# Just Go MH Hire?



## KeithChesterfield (Mar 12, 2010)

Has anyone heard of and had experience of Just Go Motorhome hire at Flamstead in Hertfordshire - just off the M1?


----------



## Jumbocruiser (Aug 22, 2010)

My sister and her partner hired a transit based Scout from them for a European tour a couple of years ago and were very impressed.

The MH was very well equipped and they were very helpful to first timers.

At the time their prices were very competitive, and could well still be.


----------



## Hezbez (Feb 7, 2009)

Seen quite a few of their motorhomes out and about.

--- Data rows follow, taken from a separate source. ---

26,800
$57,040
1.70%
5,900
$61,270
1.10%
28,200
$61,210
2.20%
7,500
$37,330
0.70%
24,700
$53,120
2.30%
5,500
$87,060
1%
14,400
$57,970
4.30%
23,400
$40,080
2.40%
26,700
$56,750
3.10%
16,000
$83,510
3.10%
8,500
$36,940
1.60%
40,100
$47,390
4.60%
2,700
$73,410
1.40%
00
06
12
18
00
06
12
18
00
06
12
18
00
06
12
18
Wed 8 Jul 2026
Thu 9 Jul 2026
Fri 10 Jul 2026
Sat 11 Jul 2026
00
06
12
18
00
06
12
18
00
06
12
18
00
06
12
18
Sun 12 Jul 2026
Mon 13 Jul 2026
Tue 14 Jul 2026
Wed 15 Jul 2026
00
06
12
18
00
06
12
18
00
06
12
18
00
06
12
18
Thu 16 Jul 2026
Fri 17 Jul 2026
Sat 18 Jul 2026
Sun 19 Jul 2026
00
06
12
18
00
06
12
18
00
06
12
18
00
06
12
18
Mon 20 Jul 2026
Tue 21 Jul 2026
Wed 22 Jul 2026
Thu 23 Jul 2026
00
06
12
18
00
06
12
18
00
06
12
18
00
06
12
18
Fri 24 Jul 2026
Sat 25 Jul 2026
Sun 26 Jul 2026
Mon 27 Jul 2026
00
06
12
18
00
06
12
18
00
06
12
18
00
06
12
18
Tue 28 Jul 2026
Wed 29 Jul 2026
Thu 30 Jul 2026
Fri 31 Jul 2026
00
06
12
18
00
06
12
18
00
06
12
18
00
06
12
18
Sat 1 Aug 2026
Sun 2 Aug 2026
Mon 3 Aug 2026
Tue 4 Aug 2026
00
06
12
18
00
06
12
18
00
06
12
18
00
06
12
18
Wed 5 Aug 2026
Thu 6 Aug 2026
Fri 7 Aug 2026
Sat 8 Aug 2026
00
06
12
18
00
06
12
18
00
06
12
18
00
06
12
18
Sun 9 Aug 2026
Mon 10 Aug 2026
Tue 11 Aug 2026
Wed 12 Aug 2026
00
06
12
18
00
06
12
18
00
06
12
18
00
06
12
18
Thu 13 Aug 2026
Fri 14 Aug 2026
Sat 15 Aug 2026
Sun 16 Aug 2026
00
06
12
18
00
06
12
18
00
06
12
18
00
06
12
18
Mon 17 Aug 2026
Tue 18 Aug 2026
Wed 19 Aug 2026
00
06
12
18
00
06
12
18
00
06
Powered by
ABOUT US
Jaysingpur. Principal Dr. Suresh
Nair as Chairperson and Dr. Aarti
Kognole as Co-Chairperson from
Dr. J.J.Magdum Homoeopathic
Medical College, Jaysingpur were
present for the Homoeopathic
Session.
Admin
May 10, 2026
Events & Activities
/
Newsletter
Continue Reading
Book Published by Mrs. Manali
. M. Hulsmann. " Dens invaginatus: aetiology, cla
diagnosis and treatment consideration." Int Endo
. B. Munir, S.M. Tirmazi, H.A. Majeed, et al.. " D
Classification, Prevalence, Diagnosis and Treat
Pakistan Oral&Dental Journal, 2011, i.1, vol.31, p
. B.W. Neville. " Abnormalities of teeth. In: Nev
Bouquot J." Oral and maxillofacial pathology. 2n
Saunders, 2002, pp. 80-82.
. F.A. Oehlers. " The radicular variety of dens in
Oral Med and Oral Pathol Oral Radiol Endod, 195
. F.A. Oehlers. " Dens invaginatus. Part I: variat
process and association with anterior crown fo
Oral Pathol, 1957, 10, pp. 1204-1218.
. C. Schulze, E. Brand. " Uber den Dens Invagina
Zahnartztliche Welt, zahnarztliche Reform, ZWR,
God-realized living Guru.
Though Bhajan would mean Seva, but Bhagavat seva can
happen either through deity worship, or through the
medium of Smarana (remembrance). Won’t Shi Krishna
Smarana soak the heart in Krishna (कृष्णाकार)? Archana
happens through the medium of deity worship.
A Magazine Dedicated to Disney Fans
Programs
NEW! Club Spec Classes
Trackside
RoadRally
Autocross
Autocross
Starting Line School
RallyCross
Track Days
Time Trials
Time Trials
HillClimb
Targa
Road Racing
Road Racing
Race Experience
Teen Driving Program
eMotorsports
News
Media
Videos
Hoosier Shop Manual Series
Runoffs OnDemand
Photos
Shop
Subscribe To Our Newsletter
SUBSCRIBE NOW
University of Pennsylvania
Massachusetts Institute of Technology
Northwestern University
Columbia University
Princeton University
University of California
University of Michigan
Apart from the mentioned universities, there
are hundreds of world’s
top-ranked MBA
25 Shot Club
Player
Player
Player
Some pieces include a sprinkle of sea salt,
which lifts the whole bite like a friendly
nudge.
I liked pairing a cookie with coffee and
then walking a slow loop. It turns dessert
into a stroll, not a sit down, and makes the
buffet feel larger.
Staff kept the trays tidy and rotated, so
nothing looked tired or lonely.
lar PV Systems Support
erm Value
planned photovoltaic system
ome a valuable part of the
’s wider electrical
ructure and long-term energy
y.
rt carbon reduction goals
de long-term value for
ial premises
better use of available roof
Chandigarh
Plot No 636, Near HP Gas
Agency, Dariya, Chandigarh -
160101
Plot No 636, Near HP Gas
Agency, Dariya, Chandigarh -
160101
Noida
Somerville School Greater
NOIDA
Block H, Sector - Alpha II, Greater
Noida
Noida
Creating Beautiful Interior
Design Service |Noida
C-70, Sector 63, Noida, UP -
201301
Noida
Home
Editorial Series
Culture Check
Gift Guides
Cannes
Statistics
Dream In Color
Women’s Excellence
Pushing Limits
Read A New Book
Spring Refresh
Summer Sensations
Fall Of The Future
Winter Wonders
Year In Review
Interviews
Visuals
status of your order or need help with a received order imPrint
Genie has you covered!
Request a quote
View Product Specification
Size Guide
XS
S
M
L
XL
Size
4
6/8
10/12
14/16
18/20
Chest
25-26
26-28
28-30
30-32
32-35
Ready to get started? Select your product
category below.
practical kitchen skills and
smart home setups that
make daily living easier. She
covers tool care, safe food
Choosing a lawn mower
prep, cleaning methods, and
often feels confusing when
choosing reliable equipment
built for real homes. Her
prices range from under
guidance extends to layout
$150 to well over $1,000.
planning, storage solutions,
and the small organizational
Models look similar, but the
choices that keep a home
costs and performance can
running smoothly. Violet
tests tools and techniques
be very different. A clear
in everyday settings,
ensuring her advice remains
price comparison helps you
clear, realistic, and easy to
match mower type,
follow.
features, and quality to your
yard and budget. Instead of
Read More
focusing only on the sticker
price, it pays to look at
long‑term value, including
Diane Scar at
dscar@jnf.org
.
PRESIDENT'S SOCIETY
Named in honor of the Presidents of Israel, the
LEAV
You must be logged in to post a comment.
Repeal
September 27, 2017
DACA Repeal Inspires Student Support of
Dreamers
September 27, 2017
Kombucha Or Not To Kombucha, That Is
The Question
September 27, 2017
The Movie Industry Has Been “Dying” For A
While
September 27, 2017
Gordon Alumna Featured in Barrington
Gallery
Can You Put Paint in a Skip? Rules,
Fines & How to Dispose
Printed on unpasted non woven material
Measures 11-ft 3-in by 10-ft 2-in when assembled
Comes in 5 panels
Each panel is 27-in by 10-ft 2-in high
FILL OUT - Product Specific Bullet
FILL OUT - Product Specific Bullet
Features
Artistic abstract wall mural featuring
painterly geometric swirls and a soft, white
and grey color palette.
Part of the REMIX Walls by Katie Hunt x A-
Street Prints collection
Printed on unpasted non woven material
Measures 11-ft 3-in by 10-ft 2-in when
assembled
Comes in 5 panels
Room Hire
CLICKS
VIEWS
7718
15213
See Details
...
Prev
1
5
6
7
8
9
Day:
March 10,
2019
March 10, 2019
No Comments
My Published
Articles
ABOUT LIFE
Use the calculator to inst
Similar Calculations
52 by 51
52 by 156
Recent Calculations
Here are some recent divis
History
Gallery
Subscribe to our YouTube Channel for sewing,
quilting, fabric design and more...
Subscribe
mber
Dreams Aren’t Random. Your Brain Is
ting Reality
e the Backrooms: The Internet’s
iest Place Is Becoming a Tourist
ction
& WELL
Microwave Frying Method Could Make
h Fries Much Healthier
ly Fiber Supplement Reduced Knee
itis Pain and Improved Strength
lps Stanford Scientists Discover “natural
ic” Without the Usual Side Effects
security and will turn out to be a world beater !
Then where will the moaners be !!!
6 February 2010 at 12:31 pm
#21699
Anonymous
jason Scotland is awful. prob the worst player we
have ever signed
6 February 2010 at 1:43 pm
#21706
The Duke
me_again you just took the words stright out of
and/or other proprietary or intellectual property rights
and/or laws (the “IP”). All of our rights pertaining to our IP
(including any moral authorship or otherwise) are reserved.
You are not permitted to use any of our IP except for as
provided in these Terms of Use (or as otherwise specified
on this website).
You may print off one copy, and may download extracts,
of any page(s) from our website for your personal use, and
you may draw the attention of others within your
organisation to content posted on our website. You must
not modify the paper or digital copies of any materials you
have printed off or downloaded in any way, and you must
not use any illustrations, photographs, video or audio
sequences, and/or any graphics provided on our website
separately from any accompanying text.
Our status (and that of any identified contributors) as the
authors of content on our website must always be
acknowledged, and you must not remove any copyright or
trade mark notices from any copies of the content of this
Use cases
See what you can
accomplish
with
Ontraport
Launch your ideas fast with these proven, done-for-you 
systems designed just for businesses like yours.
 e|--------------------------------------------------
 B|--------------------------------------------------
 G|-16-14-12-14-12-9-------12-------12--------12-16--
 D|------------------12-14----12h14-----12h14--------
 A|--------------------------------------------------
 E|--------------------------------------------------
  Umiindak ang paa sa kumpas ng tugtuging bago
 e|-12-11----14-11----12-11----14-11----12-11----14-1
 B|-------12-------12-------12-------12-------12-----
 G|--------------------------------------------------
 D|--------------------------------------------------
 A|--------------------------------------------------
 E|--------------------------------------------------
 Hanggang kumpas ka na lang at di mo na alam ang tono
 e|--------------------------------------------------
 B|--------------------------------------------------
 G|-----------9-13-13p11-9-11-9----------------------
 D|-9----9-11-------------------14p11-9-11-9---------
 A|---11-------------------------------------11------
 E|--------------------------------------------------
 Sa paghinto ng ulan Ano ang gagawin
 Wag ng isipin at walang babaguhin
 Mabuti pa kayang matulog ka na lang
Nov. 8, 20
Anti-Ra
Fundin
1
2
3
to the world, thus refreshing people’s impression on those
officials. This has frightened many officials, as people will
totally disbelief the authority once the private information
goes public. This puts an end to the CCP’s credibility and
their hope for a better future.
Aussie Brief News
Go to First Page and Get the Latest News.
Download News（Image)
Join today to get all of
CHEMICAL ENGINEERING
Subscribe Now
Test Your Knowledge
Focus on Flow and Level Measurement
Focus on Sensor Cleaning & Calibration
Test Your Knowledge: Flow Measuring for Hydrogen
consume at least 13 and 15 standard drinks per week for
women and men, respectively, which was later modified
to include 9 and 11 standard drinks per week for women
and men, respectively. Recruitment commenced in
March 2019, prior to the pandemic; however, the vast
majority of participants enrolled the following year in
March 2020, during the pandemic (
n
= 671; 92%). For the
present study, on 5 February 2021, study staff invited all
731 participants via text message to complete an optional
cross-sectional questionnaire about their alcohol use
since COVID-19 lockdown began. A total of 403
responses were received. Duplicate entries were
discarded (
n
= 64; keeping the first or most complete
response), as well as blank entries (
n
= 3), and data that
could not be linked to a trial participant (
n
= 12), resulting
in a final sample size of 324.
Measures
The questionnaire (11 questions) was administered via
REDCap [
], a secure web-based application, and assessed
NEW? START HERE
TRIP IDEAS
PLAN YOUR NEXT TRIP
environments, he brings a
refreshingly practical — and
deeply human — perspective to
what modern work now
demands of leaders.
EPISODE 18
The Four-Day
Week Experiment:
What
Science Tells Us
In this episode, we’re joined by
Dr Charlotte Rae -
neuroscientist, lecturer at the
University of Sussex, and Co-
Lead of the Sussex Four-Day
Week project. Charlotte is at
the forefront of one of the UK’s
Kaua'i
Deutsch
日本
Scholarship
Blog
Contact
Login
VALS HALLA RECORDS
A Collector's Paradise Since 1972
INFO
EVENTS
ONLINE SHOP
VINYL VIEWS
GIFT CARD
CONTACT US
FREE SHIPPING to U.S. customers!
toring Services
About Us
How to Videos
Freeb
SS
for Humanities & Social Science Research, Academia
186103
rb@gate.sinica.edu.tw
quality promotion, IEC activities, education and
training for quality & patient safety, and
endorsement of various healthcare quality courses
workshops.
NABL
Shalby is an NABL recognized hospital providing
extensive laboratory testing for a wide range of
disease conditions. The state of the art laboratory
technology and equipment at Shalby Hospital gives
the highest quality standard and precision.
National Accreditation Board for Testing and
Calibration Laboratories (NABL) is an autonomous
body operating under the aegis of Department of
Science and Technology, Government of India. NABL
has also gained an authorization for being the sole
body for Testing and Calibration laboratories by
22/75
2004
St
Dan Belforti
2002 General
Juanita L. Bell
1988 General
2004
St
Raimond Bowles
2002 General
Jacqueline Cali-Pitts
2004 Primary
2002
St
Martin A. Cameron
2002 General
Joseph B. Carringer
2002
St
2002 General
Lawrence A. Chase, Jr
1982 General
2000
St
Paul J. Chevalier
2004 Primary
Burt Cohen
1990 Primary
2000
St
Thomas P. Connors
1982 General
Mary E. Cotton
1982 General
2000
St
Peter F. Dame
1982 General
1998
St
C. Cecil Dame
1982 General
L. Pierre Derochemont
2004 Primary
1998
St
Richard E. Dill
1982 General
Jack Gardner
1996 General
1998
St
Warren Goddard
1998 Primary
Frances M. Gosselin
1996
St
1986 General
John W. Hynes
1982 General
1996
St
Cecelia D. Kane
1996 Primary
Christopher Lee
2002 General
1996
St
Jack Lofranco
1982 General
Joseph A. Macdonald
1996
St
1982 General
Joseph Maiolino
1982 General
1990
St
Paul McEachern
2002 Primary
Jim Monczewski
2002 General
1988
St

Quite a lot up here in Scotland.


----------



## Jennifer (Mar 24, 2009)

I too have seen quite a few around, so am guessing they must be a good company


----------



## stevethebeekeeper (Jan 23, 2011)

I can not comment on GO MH Hire. However if you need a hire firm ner the M1. We used Amber Leisure at Luton and they have always been very good.


----------



## stewartwebr (May 27, 2005)

We had one parked next to us in Amsterdam a few weeks ago and Camping Zeeburg. It was certainly getting used with 6 young guys crammed into it.

I would hate to be the next user to hire it. For 3 days there was a constant reek of blue smoke coming from every window  :lol: 

I did a search on there website and was suprised at the cost of the hire. For the a week in October it was 430GBP which I thought was reasonable.

The version they had was a nomad and was based on a transit. It was an 11 plate vehicle but already had a good few dents.


----------



## mandyandandy (Oct 1, 2006)

I think we came across the company on an Aire in Annecy at Easter this year. Nice spanking new one, got talking to what I thought was the hirer but turned out to be the Uncle of the owner. He goes across to Italy and then drives a van back for her with his wife and has a 10 day holiday thrown in for his trouble.

Lovely people and sounded like the company was doing amazingly well and had bought 34 new vans this year alone.

I have a picture somewhere will check it and make sure it is same company but sure it was written on back of the van he had.

Mandy

Well looking at this it has got to be the same people, how clever of them.

http://www.justgo.uk.com/italy-offer.html


----------



## blongs (Jan 12, 2009)

My parents did the Italy run for them as well Easter 2010.

They drove from Skipton to nr Stansted. Left the car at the motorhome place. They and others were taken to Stansted and flown to Pisa and picked up at the other end.

They were taken to the motorhome factory to pick up the brand new van and had 10 days to get back to Calais to get the ferry the firm had booked.

It was a long day on the 1st day apparently and they ended up spending the 1st night in a hotel with the MH parked outside as they couldn't find the campsite they were heading for and it got dark to be messing around figuring out the van.

Getting lost is pretty normal for my parents on holdiays though, years of being a tugger when we were kids.

My mum and dad had never been in a motorhome except for me giving dad a little drive in mine before they went so he could feel the size etc.

Ben


----------



## teljoy (Jul 4, 2005)

KeithChesterfield said:


> Has anyone heard of and had experience of Just Go Motorhome hire at Flamstead in Hertfordshire - just off the M1?


Never hired one of their vans but do know the company. It's a reputable organisation. 
My connection is that I use a guy there who does my habitation work and any other bits I need. I've known him for a few years now and he always does good work. He is very competent and Gas Safe registered.
I consider him as a friend and he has always given me good advice.
I value someone I can rely on which is why I make the round trip to him from Essex.

His name is Mathew Jones on 01582 843860 at the same address.

Terry


----------